Oddly enough, ever since the 1985 Draft Lottery, NBA fans outside the Tri-State area are fond of characterizing Stern as a Knickerbocker in management’s clothing. It’s common for fans of small market teams to believe Stern is always plotting on behalf of New York, Los Angeles and Boston. But why a crowd of mostly Knicks fans would harbor such bitterness towards the man is, at least to me, not immediately obvious.
Then again, it hardly ended with Stern. Boos were still raining down from the auditorium over three and a half hours into the program, when I left. The first four or five picks — highly anticipated players such as Kentucky’s John Wall and DeMarcus Cousins, Ohio State’s Evan Turner and Georgia Tech’s Derrick Favors — received a mixture of cheers and jeers.
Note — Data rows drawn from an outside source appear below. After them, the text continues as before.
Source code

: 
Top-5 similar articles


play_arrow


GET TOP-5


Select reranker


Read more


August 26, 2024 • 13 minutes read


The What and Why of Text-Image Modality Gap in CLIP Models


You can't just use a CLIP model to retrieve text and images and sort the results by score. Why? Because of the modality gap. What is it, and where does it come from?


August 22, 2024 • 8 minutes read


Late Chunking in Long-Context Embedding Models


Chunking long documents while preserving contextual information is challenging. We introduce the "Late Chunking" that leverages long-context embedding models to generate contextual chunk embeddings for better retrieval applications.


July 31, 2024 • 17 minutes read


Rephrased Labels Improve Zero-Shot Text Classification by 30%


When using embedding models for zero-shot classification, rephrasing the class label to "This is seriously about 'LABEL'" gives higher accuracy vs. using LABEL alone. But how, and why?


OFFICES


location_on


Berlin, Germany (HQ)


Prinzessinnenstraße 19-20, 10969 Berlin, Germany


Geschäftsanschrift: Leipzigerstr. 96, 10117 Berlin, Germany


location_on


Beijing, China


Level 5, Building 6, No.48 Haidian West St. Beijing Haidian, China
But whatever little positivity the crowd contained was expended quickly and before long the announcement of each pick was met solely by bile.
For all their outrage, those in attendance — mostly young men who looked to be in their late teens or twenties — were not without a sense of humor. Deputy NBA Commissioner Adam Silver was met with the chant “Sexy Silver,” while former Knicks head coach and ABC/ESPN play-by-play analyst Jeff Van Gundy’s name became an anthem for the crowd.
At other moments, however, their nastiness passed the point of excusability. In particular, their response to foreign-born players, who they booed even louder and more virulently, was distressing. Fan xenophobia is an increasingly common concern for NBA observers, and the crowd did little to disprove the allegation.
Still, they didn’t simply boo foreign players, or league management, rival franchises or misguided selections. They just booed.
What is so wrong with Luke Babbitt or Craig Brackins or Daniel Orton? To me, these guys are just names I vaguely remember from the NCAA tournament in March. To the fans at MSG, they were an enemy, an outlet, an opportunity to take someone who will almost certainly be wealthier and more famous than they are down a peg or two.
At least that could be their motivation. I really don’t know. That’s why I’ve got to go back.